Удача ей улыбнулась. Ветер дул в нужном направлении. И Клара с Насыровым остановились недалеко от перегородки. Отошли бы в другой угол, к холлу, вряд ли Ника хоть бы что-то поняла. А так слышимость оказалась достаточно хорошей, хотя часть слов звучала неразборчиво. Ника ухватила часть фразы:
– …я думала, ты её проверил.
– Ну, как проверил? Сама понимаешь, дел по горло. Со всех сторон давят. Да ты особо не напрягайся. По поводу прослушки, это я так, для перестраховки. Девица, на мой взгляд, туповатая. Ты-то сама, что думаешь?
– Не определилась ещё.
– Ну, массаж-то хорошо делает? Во всех местах, как положено?
– Убери руку… Ну!
– Ладно, ладно. Попка у тебя ядрёная, как орех – хрен удержишься. Но если тебе со стариком больше нравится… Он, кажись, тебя сегодня опять вздрючил, сестричка?
– Слушай, братец… завязывай свои … – Клара громко, со злостью, сматерилась. – На… звал? Мне твоя сексуальная озабоченность по… Если жена не даёт, подрочи в сортире.
Ника тоже выругалась. Про себя. П… ни о чём. Зачем надо было на террасу переться? Разговаривали бы в тепле. Так и замёрзнуть можно. За курткой, что ли, быстро прошвырнуться?
– Да ладно, успокойся. Эх, до сих пор вспоминаю, как мы с тобой в своё время отжигали. Неужто забыла? А ещё говорят, что первая любовь не ржавеет.
Хотя, уже интересно. Вот тебе и братец с сестрой. Ай, да Клара. Та ещё штучка.
Клара отозвалась после паузы:
– И не заржавела бы. Если бы ты не оказался такой продажной сволочью…
– Ну вот, опять.
– А что «опять»? – Клара снова повысила голос. – От тебя все несчастья. Твоя была идея – от Эйдуса избавиться… А потом сам же нас сдал.

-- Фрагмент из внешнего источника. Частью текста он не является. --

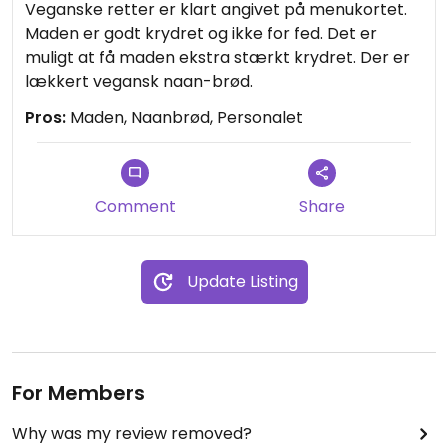
Veganske retter er klart angivet på menukortet.
Maden er godt krydret og ikke for fed. Det er
muligt at få maden ekstra stærkt krydret. Der er
lækkert vegansk naan-brød.
Pros:
Maden, Naanbrød, Personalet
Comment
Share
Update Listing
For Members
Why was my review removed?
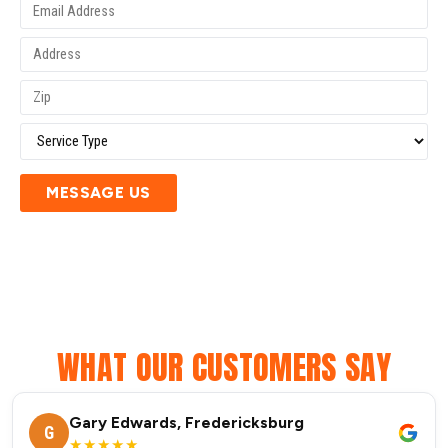
MESSAGE US
WHAT OUR CUSTOMERS SAY
Gary Edwards, Fredericksburg
G
★★★★★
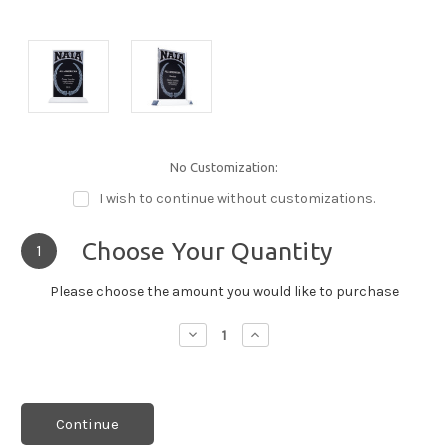
No Customization:
I wish to continue without customizations.
Choose Your Quantity
1
Please choose the amount you would like to purchase
Decrease
Increase
Quantity:
Quantity:
Continue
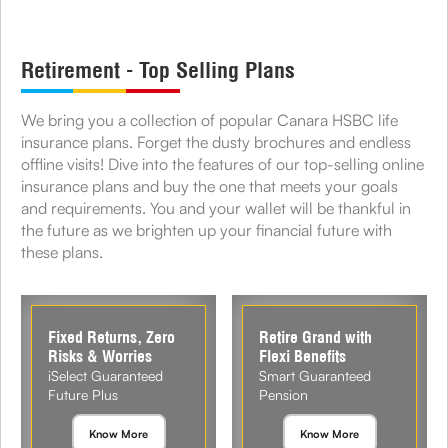
Retirement - Top Selling Plans
We bring you a collection of popular Canara HSBC life
insurance plans. Forget the dusty brochures and endless
offline visits! Dive into the features of our top-selling online
insurance plans and buy the one that meets your goals
and requirements. You and your wallet will be thankful in
the future as we brighten up your financial future with
these plans.
Fixed Returns, Zero
Retire Grand with
Risks & Worries
Flexi Benefits
iSelect Guaranteed
Smart Guaranteed
Future Plus
Pension
Know More
Know More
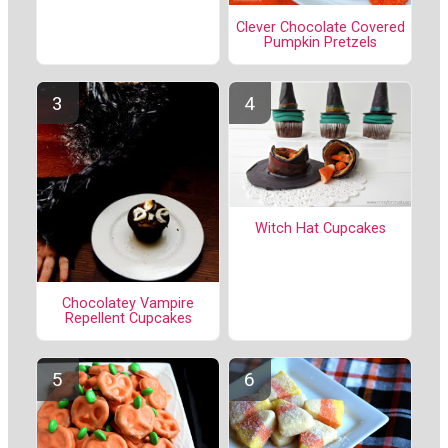
Clever Chocolate Covered
Pumpkin Pretzels
Witch Hat Cupcakes
Chocolatey Vampire
Repellent Cupcakes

– Сколько раз повторять, что не сдал, а прокололся? А затем уже… Если бы с тебя начали шкуру заживо снимать, я бы посмотрел, как ты запела.
– Что-то ты до сих пор в собственной шкуре ходишь. Это я инвалидом стала. А кое-кто до сих пор на зоне парится.

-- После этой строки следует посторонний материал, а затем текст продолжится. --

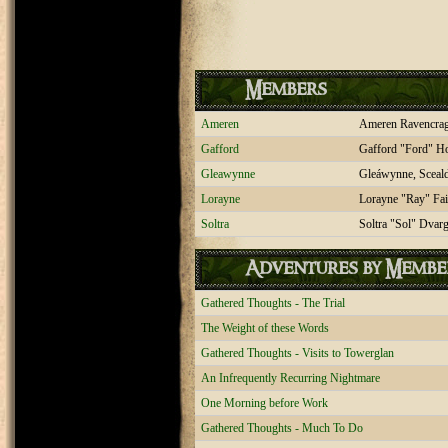
Members
Ameren
Ameren Ravencra
Gafford
Gafford "Ford" H
Gleawynne
Gleáwynne, Sceal
Lorayne
Lorayne "Ray" Fai
Soltra
Soltra "Sol" Dvar
Adventures by Membe
Gathered Thoughts - The Trial
The Weight of these Words
Gathered Thoughts - Visits to Towerglan
An Infrequently Recurring Nightmare
One Morning before Work
Gathered Thoughts - Much To Do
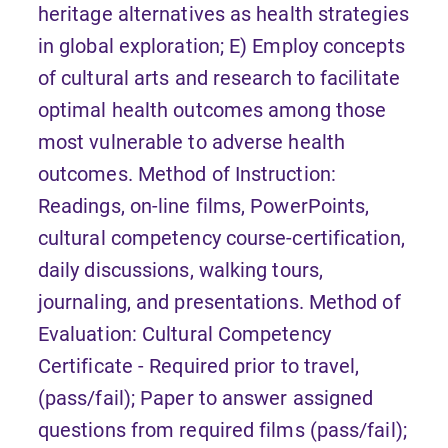
heritage alternatives as health strategies
in global exploration; E) Employ concepts
of cultural arts and research to facilitate
optimal health outcomes among those
most vulnerable to adverse health
outcomes. Method of Instruction:
Readings, on-line films, PowerPoints,
cultural competency course-certification,
daily discussions, walking tours,
journaling, and presentations. Method of
Evaluation: Cultural Competency
Certificate - Required prior to travel,
(pass/fail); Paper to answer assigned
questions from required films (pass/fail);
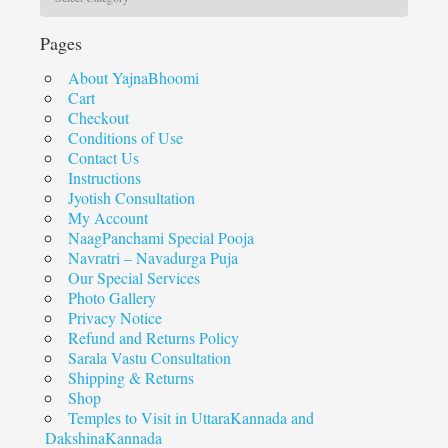
Pages
About YajnaBhoomi
Cart
Checkout
Conditions of Use
Contact Us
Instructions
Jyotish Consultation
My Account
NaagPanchami Special Pooja
Navratri – Navadurga Puja
Our Special Services
Photo Gallery
Privacy Notice
Refund and Returns Policy
Sarala Vastu Consultation
Shipping & Returns
Shop
Temples to Visit in UttaraKannada and
DakshinaKannada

– Слушай, только своего декабриста сюда не приплетай, а? Я сейчас заплачу. Он знал, на что шёл. Как и все, хотел бабла по-лёгкому срубить.
У Ники ёкнуло в груди. Декабриста?
– Это ты хотел на халяву в рай въехать, – с желчью отозвалась Клара. – А как прижали, так сразу обосрался. А он… У него благородство есть.
– Не смеши. Когда «хозяина» пытался завалить, я особого благородства в нём не замечал.
– А ты за кем его замечал, благородство? Ты хоть знаешь, что это такое?
– Ладно, не лечи. Это ты всех втравила. Если уж о благородстве рассуждать… А сама в стороне осталась.
– Я?! – Клара чуть не закричала. – Может, ещё скажешь, что это тебе Эйдус ногу сломал?
– Да тише ты! Чего разоралась?
Повисла пауза. Какое-то время оба молчали. Сильно потянуло табачным дымом.
– Так ты чего хотел-то? По заднице моей соскучился?
– Не без того. – Насыров хмыкнул. – Ладно, давай о делах. Думаю, что осталось совсем немного подождать.
– Немного, это сколько?
– Считанные дни. У меня уже всё на мази.
– Уверен? А с алиби как, придумал?
– Придумал. Есть один нюанс, но это не твоя забота. Твоя забота – быть в полной готовности. И не вздумай сорваться – тогда всё погубишь.